Friday, February 4, 2011

I was with my father and late maternal grandfather at an antique gun show in the parking lot of Eastern Michigan University. A Goodyear blimp like a giant hermit-crab croissant hovered high overhead. My father and grandfather toted their acquisitions toward an embankment surrounding the lot; I followed empty handed. (I haven't fired a gun since my teens.) My father uncharacteristically aimed his new old rifle at the blimp and fired. Characteristically, he missed; even more characteristically, he accepted failure with good-natured equanimity and turned to proceed on his way.
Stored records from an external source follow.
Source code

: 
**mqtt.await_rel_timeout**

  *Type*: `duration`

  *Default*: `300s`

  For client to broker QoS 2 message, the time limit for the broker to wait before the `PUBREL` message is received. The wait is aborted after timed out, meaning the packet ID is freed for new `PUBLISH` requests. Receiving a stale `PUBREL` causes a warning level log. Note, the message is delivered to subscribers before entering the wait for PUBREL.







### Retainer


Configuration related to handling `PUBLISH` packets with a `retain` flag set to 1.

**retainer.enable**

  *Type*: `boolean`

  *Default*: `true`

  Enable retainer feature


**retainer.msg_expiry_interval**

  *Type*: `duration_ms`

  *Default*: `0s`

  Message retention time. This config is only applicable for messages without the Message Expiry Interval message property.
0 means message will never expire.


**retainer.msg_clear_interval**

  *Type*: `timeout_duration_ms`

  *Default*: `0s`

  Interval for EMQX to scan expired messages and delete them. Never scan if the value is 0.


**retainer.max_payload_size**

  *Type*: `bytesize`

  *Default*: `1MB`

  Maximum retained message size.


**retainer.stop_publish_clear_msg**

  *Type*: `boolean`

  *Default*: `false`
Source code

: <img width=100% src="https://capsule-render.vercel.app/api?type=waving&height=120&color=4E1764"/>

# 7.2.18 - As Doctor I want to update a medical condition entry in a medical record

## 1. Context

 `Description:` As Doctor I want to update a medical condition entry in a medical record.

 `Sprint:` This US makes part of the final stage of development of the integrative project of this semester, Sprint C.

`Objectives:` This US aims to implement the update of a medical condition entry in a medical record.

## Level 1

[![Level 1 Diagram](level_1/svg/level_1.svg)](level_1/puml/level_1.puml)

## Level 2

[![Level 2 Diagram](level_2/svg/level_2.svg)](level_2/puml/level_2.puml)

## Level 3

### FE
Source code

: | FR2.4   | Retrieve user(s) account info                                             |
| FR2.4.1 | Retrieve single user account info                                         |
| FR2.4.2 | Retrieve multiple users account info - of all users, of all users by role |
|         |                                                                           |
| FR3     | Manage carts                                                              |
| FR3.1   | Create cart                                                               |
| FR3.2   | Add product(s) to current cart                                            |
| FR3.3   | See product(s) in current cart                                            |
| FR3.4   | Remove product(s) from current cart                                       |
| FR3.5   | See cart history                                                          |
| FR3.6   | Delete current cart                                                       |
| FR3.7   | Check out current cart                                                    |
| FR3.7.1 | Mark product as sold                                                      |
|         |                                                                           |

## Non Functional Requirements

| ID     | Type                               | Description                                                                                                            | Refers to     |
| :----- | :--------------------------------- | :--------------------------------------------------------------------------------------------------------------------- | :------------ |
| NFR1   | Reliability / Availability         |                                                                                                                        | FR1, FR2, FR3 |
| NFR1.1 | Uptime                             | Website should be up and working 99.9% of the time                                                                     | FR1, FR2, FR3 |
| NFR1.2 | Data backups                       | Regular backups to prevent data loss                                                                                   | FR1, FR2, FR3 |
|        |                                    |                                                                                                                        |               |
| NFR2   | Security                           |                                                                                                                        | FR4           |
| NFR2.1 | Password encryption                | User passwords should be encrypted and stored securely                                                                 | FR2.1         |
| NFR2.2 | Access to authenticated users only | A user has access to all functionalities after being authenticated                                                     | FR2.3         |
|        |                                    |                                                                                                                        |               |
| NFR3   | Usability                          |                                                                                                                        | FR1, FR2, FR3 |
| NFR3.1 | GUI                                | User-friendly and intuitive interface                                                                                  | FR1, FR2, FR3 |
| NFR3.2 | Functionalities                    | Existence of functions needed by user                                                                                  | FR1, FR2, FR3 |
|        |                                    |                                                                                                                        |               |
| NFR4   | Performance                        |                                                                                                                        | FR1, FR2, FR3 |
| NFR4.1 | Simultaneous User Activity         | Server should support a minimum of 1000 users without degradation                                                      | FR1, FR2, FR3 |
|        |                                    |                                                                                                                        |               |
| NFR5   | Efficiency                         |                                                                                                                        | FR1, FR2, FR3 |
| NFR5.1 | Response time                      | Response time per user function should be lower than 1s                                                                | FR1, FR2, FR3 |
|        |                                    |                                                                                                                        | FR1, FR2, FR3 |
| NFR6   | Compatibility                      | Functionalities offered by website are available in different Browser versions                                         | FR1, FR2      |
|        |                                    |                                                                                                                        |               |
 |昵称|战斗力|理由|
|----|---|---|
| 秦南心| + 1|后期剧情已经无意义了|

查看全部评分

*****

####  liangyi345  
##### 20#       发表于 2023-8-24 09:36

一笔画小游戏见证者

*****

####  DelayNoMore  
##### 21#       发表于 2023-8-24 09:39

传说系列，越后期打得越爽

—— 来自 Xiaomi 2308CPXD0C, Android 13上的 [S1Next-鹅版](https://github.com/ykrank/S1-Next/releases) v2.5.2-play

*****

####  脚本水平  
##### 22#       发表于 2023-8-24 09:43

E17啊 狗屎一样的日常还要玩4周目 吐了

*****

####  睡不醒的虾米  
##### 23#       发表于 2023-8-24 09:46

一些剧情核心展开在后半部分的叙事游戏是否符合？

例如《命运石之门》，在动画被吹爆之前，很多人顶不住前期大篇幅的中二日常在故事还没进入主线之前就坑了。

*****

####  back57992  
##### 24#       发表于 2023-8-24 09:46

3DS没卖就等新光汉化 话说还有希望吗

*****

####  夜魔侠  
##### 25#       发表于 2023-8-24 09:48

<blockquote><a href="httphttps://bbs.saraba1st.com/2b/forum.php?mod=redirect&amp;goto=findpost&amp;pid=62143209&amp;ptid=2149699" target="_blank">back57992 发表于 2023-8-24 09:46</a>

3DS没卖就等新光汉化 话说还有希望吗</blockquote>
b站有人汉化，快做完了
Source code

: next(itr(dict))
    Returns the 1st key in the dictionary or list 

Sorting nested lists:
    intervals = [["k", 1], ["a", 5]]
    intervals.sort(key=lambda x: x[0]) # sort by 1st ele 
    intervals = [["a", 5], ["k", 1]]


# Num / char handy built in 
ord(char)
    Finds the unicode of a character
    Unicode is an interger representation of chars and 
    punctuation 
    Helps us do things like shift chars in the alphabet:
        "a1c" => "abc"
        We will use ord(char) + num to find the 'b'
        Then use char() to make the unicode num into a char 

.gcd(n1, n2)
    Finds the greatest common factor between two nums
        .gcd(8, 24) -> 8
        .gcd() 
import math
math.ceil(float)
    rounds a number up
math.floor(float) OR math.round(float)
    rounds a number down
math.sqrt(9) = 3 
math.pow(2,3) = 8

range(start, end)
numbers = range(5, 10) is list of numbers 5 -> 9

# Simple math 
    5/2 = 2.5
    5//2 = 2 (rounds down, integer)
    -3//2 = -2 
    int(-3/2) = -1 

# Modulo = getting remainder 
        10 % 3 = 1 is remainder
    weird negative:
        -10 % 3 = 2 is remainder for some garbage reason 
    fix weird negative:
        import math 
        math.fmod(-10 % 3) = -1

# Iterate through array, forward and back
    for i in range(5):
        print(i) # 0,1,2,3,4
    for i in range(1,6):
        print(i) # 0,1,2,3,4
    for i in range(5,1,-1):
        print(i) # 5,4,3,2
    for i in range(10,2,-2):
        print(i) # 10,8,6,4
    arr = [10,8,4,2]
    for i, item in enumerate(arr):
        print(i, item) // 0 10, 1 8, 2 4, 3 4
My grandfather then seized his opportunity to display superior marksmanship. He took aim, fired, and missed. Unlike my father, however, he was unwilling to concede that the target was beyond his range. He took more careful aim and fired again, this time hitting a glass panel of the blimp. I heard a faint tinkle and saw tiny shards falling. My grandfather chuckled his bad-boy chuckle, and we all turned and started up the embankment.

Suddenly I heard a horrific crash behind me. Like the opera-house chandelier in The Phantom of the Opera, the blimp had fallen on the rifle show, crushing countless people! The wrecked blimp gushed a pool of gas that spread with preternatural speed. I tried to run up the embankment after my father and grandfather, who'd disappeared; but I stumbled and fell, and the gas got me.